In this article I am going to allow my homebrew Twisted PubSub server that sits on notes.olivepeak.com:8080 to accept requests from notes.olivepeak.com:80. This host is already occupied by Apache, serving the Peak Notes application. Externally the PubSub server only deals with subscription requests sent to the URL path /subscriptions/channel/, and nothing else. Since both Twisted and Apache are going to sit behind HAProxy and never serve to the internet anymore, their listen addresses will be changed to 127.0.0.1:30200 and 127.0.0.1:30100 respectively.

Configuring HAProxy

With this information we are ready to let HAProxy take over the port 80 of our frontend server and write a config file for our setup. First we define the Apache backend:

backend apaches
mode http
timeout connect 10s
timeout server 30s
balance roundrobin
server apache1 127.0.0.1:30100 weight 1 maxconn 512

You can have as many server lines as you need, one for every server you want to balance inside the backend. I only have a simple VPS-like server so I only have one server entry, but you could define entire clusters of them, with complex load balancing rules.

The Twisted PubSub backend section:

backend pubsubs
mode http
timeout connect 5s
timeout server 5m
balance roundrobin
server twisted1 127.0.0.1:30200 weight 1 maxconn 10000

A much longer server timeout is required to support the XHR polling method (or any other HTTP polling method.) Also the maxconn parameter has been increased since the PubSub server is meant to be able to support a very large number of simultaneous connections.

The frontend section:

frontend http_proxy
bind 8.12.42.103:80
mode http
timeout client 5m
option forwardfor
default_backend apaches
acl req_pubsub_path path_beg /subscriptions/channel/
acl req_notes hdr_dom(host) -i notes.olivepeak.com
use_backend pubsubs if req_pubsub_path req_notes

First we bind the frontend to the public IP on port 80. The timeout client matches the 5 minutes we allowed for the PubSub backend. option forwardfor will include the X-Forwarded-For with the original IP in the proxied requests. The next 4 lines are the most interesting ones and I am going to explain them one by one. First we have the default backend:

default_backend apaches

This config line makes HAProxy use the apaches backed as the default target for incoming requests. If it’s impossible to match a request with any ACL rule, it will be proxied to apaches.
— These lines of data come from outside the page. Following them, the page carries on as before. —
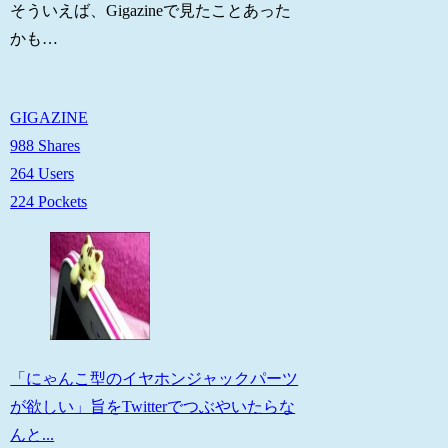
そういえば、Gigazineで見たことあった
かも…
GIGAZINE
988 Shares
264 Users
224 Pockets
「にゃんこ型のイヤホンジャックパーツ
が欲しい」旨をTwitterでつぶやいたらな
んと...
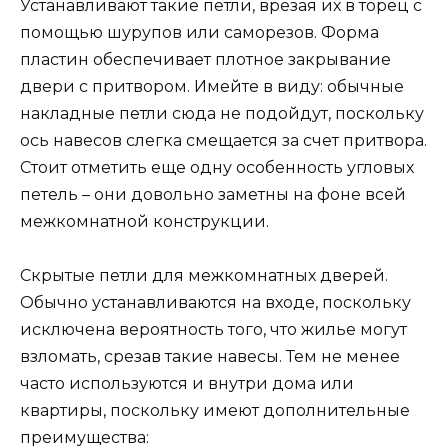
Устанавливают такие петли, врезая их в торец с
помощью шурупов или саморезов. Форма
пластин обеспечивает плотное закрывание
двери с притвором. Имейте в виду: обычные
накладные петли сюда не подойдут, поскольку
ось навесов слегка смещается за счет притвора.
Стоит отметить еще одну особенность угловых
петель – они довольно заметны на фоне всей
межкомнатной конструкции.
Скрытые петли для межкомнатных дверей.
Обычно устанавливаются на входе, поскольку
исключена вероятность того, что жилье могут
взломать, срезав такие навесы. Тем не менее
часто используются и внутри дома или
квартиры, поскольку имеют дополнительные
преимущества:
Next we define an ACL expression:

acl req_pubsub_path path_beg /subscriptions/channel/

This tells HAProxy to assign the comparison path_beg /subscriptions/channel/ to the expression req_pubsub_path. path_beg is one of the many filtering operators supported by HAProxy and it compares the beginning of the request path with the given string. You can also compare headers:

acl req_notes hdr_dom(host) -i notes.olivepeak.com

In this case we are comparing the Host header with the operator hdr_dom(host) -i to the string notes.olivepeak.com. hdr_dom will search for a substring in the given header that matches the given string like if it was a domain name.

Finally the intelligent bit:

use_backend pubsubs if req_pubsub_path req_notes

With a single line in its config file we tell HAProxy to use the backed pubsubs when both the req_pubsub_path and the req_notes ACL expressions are true (a logical and operator is implied between them). From now on any request made to notes.olivepeak.com/subscriptions/channel/ will be relayed to the pubsubs backend server(s), and everything else will will be handled by the apaches backend.

Conclusion

No matter how small your hosting infrastructure is, or how modest your application traffic is, you can benefit from an advanced proxy frontend. It will be ready to grow with your needs and it will enable you to choose the best tool for the job. Choosing an application server will be much easier since you can run many of them at the same time on the same host.